There is definitely room for improvement, though. Lots of room. Looking forward to that.

*Fresh From The Smoker*













IMG_20161218_181533120_zps2qniqxee.jpg



__ tedr
__ Dec 21, 2016






*Mmmm...Bacon*













IMG_20161218_184845332_zpsfuqv73fm.jpg



__ tedr
__ Dec 21, 2016






So now my question. To my eye, the pink color is much lighter than I anticipated. The meat color does become richer as it is fried, but not much.
Based on my boring brine and quick, hot smoke profile, does the color look "appropriate" to those more well-versed on bacon-smithing?
Comments welcome!

Cheers, Ted

.


----------



## SmokinAl (Dec 22, 2016)

It looks to me like it wasn't cured long or strong enough, no bacon flavor.

This is the brine recipe many of the guys use.

http://www.smokingmeatforums.com/t/110799/pops6927s-wet-curing-brine

As you can see your brine was low on cure #1.

I'm no expert on curing, but I thought salt & sugar were needed for proper curing too.

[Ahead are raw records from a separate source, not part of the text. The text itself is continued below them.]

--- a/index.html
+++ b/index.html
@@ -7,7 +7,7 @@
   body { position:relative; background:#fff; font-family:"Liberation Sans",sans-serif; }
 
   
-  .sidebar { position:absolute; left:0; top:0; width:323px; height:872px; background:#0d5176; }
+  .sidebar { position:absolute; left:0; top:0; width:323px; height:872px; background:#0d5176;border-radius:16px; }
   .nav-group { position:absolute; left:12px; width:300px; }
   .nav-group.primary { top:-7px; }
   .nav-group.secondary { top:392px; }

Also most of the guys that hot smoke, never use that much heat & don't take it to that high of an IT.

Al


----------



## daveomak (Dec 22, 2016)

TedR said:


> So I recently made my first attempt at bacon.  I was a bit spooked by it all, so I kept my process very simple:
> 
> 12lbs 'dressed' belly, skin removed and cut into 6 portions, approx 2-3 lbs each.
> 8 days wet cure in 150ppm Prague #1 brine solution (6tsp per 3 gallons water). No other additives to brine, just powder & water.
> ...


Ted, evening...   Good job for you first attempt.....   The cure, salt and sugar was a little light as Al mentioned...  

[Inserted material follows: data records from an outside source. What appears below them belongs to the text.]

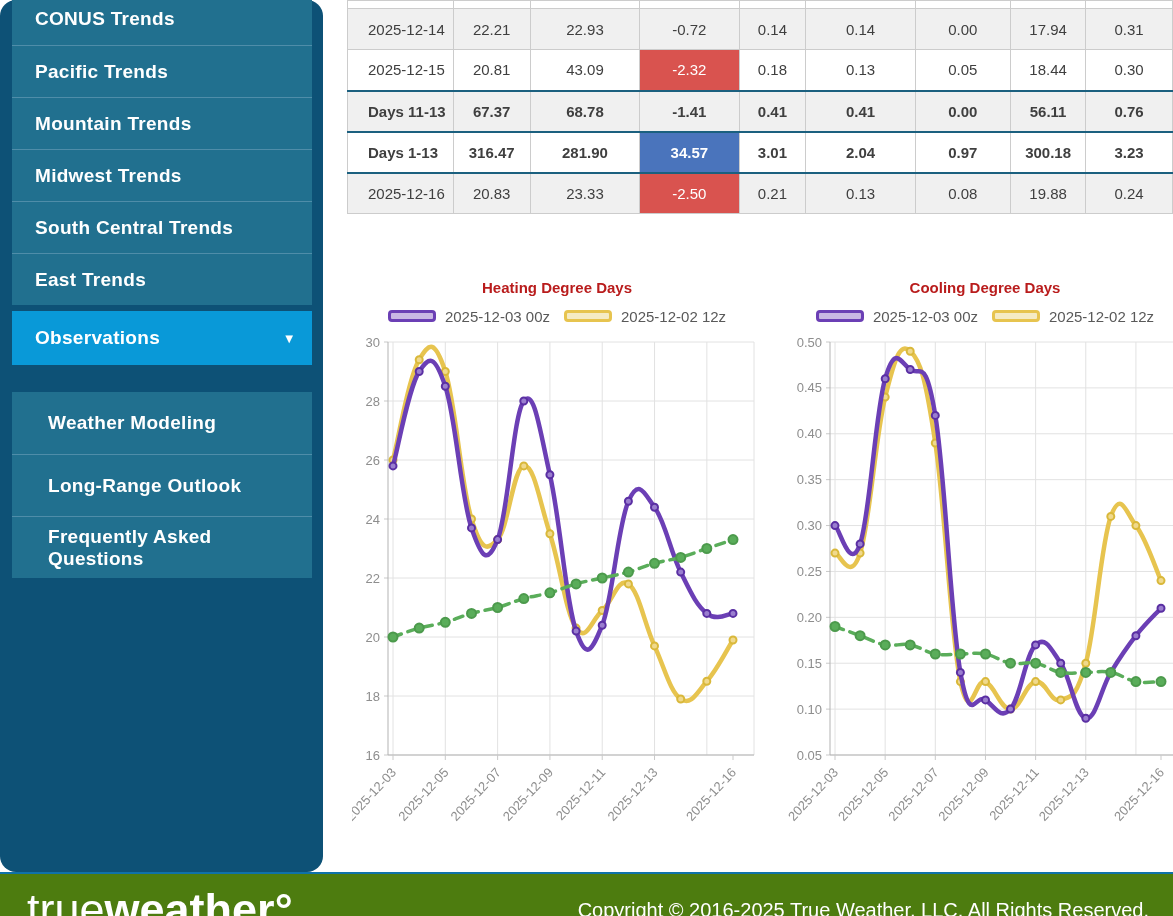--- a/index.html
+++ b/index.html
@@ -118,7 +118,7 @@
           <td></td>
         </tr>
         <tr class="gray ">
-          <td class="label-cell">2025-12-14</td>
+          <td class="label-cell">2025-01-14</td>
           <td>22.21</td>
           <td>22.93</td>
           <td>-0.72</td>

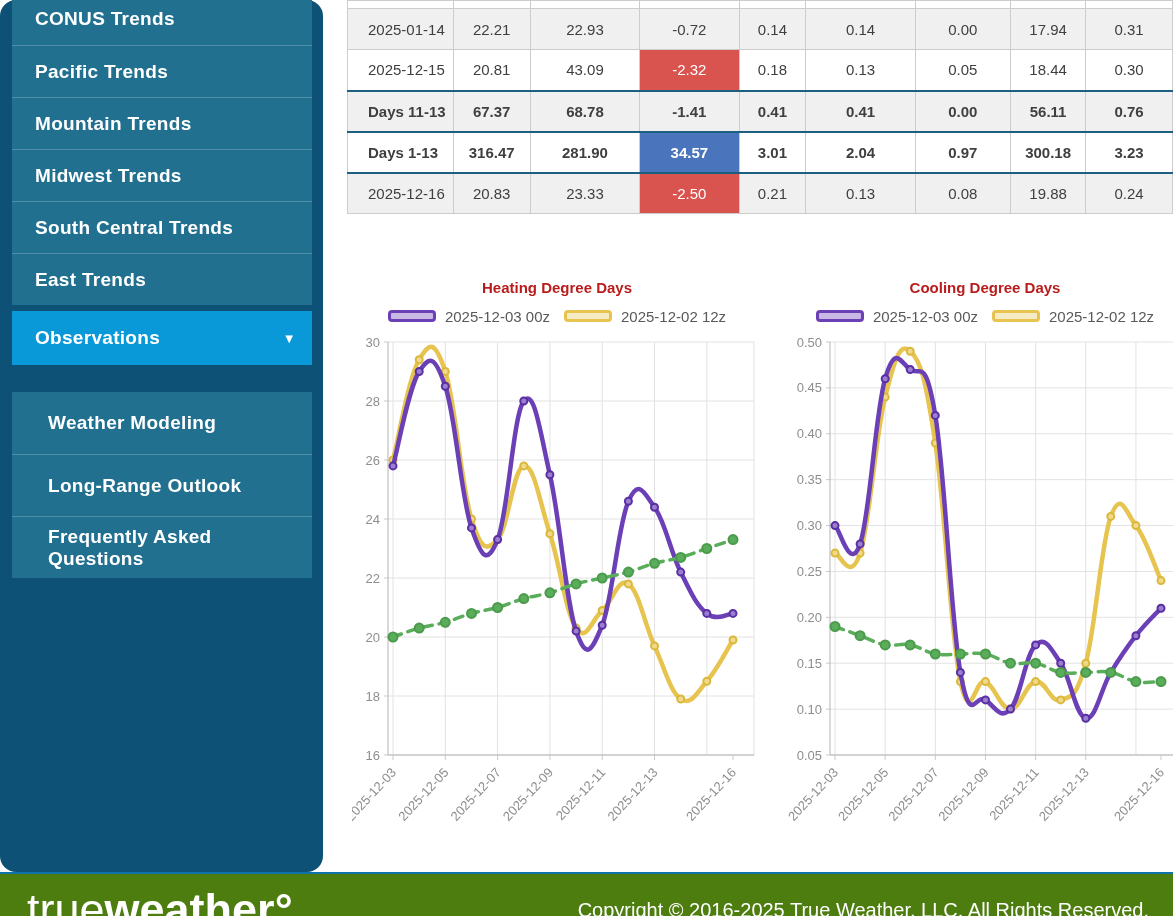--- a/index.html
+++ b/index.html
@@ -129,7 +129,7 @@
           <td>0.31</td>
         </tr>
         <tr class="">
-          <td class="label-cell">2025-12-15</td>
+          <td class="label-cell">2025-08-15</td>
           <td>20.81</td>
           <td>43.09</td>
           <td class="hl-red">-2.32</td>

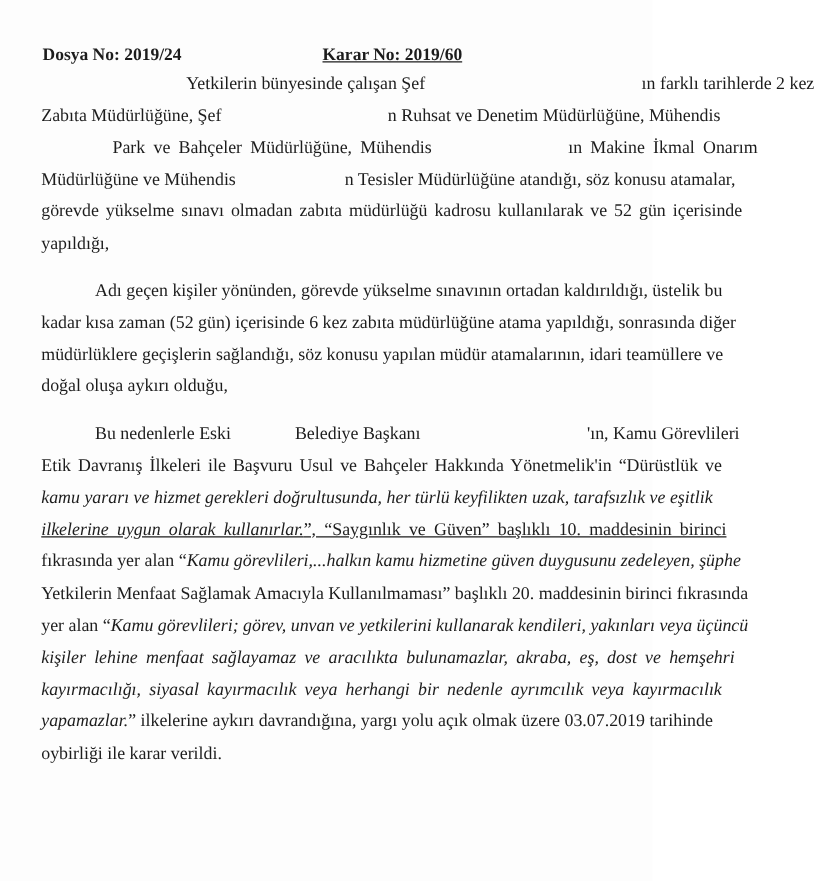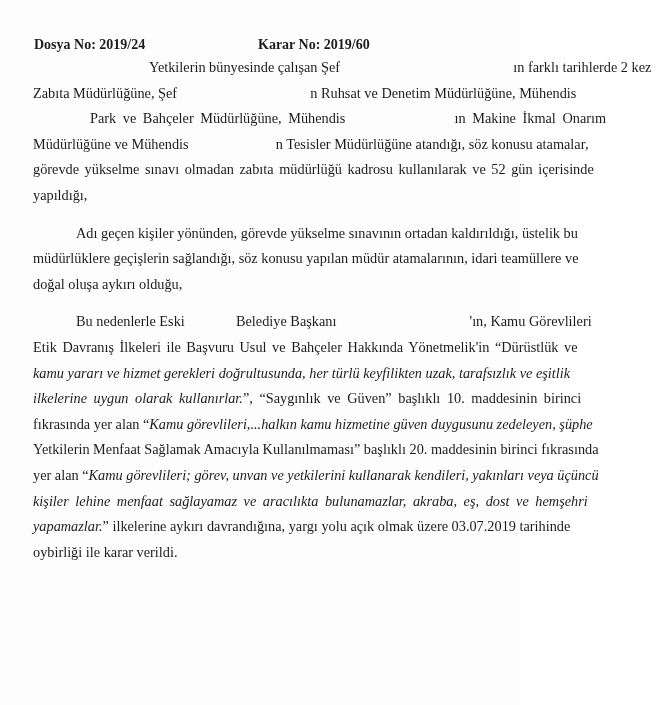--- a/index.html
+++ b/index.html
@@ -19,7 +19,7 @@
       font-weight: bold; font-size: 14px;
     }
     .header .dosya { position: absolute; left: 0; top: 0; }
-    .header .karar { position: absolute; left: 224px; top: 0; }
+    .header .karar { position: absolute; left: 224px; top: 0; text-decoration: underline; }
     .body-text {
       position: absolute; left: 33px; width: 574px; top: 55px;
       font-size: 14.3px; line-height: 25.6px;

May I suggest, when you  brine cure, you weigh the water, all ingredients and the meat...   cure #1 should be used at a rate of 1.1 grams per pound or 1 tsp. per 5 pounds or total weight times 0.25%... all 3 are the same calculation...   water about 8.3 #"s per gallon...  meat at 12#'s ...  you had 37#'s of stuff + any salt and sugar which brought the total around 40#'s...   that's 8 tsp. cure...  so you were close enough...

Then add salt and sugar...      If you like 2 % salt, add 1.75% salt because the cure is adding 0.25%......   sugar, I suggest 1% to help offset the salt...  you can make adjustments on the next batch for personal preference.. 

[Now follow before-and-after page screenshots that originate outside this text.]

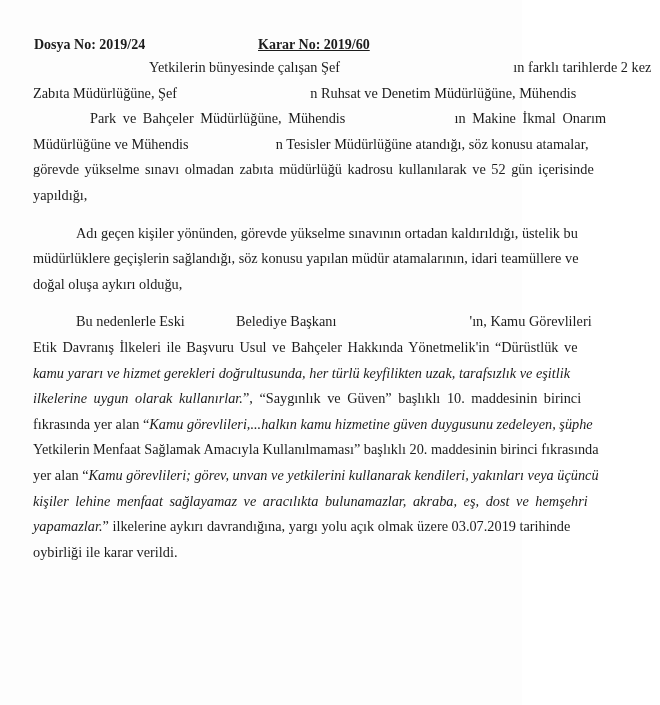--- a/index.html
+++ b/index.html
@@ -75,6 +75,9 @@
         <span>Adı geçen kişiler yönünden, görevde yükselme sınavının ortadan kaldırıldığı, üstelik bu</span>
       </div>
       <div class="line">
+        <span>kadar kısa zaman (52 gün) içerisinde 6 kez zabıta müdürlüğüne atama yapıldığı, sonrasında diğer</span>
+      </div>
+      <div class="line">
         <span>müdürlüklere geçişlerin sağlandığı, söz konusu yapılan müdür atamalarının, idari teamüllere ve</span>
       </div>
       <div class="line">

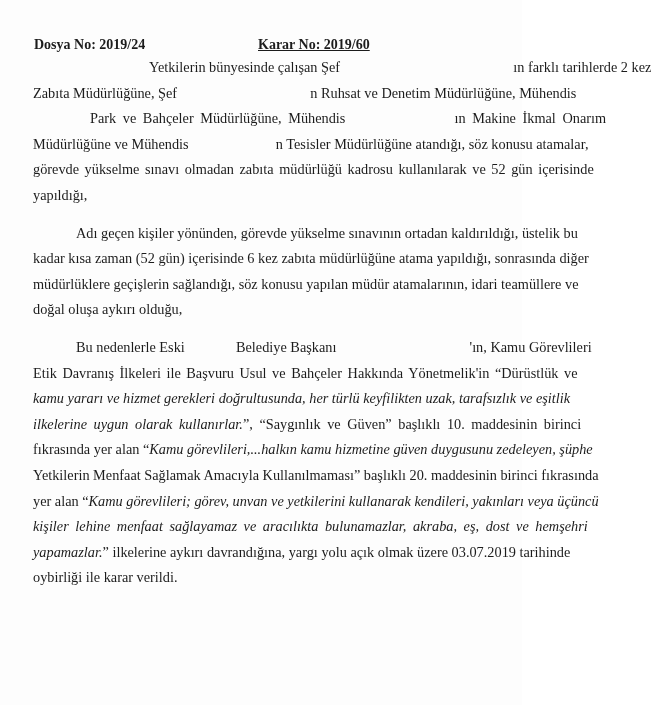--- a/index.html
+++ b/index.html
@@ -99,7 +99,7 @@
       <div class="line">
         <i>kamu yararı ve hizmet gerekleri doğrultusunda, her türlü keyfilikten uzak, tarafsızlık ve eşitlik</i>
       </div>
-      <div class="line" style="word-spacing:3px;">
+      <div class="line" style="word-spacing:3px;text-decoration:underline;">
         <i>ilkelerine uygun olarak kullanırlar.</i><span>”, “Saygınlık ve Güven” başlıklı 10. maddesinin birinci</span>
       </div>
       <div class="line">

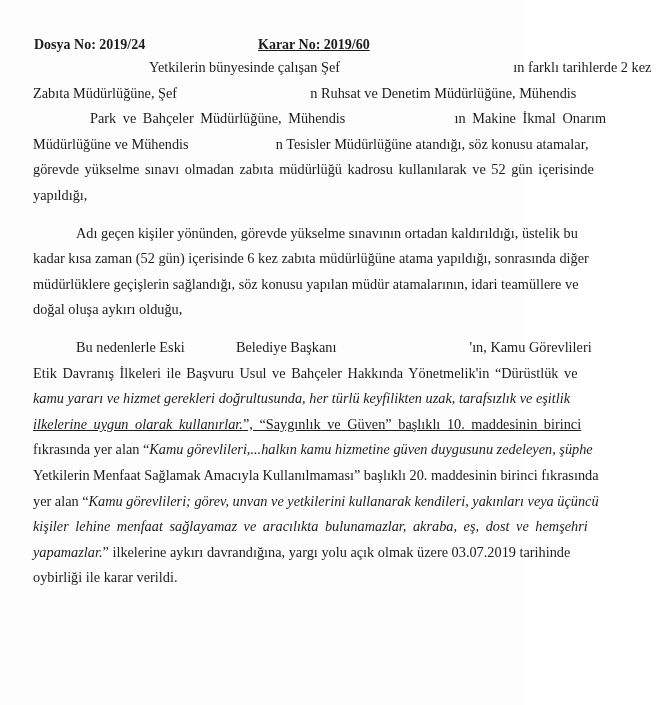--- a/index.html
+++ b/index.html
@@ -114,6 +114,9 @@
       <div class="line" style="word-spacing:3px;">
         <i>kişiler lehine menfaat sağlayamaz ve aracılıkta bulunamazlar, akraba, eş, dost ve hemşehri</i>
       </div>
+      <div class="line" style="word-spacing:3px;">
+        <i>kayırmacılığı, siyasal kayırmacılık veya herhangi bir nedenle ayrımcılık veya kayırmacılık</i>
+      </div>
       <div class="line">
         <i>yapamazlar.</i><span>” ilkelerine aykırı davrandığına, yargı yolu açık olmak üzere 03.07.2019 tarihinde</span>
       </div>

In the bucket time.... minimum 2 weeks so the sugar has time to penetrate the meat...   sugar is a bigger molecule and takes longer to move around in the meat...  
 

You are good to go....  enjoy your new addictive hobby... 

May I suggest trying cold smoking your bacon at least once to taste the difference.....

Dave


----------



## wade (Dec 23, 2016)

I find that wet brined bacon usually stays lighter in colour than dry cured bacon but I think Dave and Al have hit the nail on the head. More cure in the brine and a longer soak time. The bacon still looks good though.


----------



## disco (Dec 24, 2016)

DaveOmak said:


> Ted, evening...   Good job for you first attempt.....   The cure, salt and sugar was a little light as Al mentioned...
> 
> May I suggest, when you  brine cure, you weigh the water, all ingredients and the meat...   cure #1 should be used at a rate of 1.1 grams per pound or 1 tsp. per 5 pounds or total weight times 0.25%... all 3 are the same calculation...   water about 8.3 #"s per gallon...  meat at 12#'s ...  you had 37#'s of stuff + any salt and sugar which brought the total around 40#'s...   that's 8 tsp. cure...  so you were close enough...
> 
> ...


I have been following Dave's advice on this for some time now. I really believe it improves the cure!

Disco


----------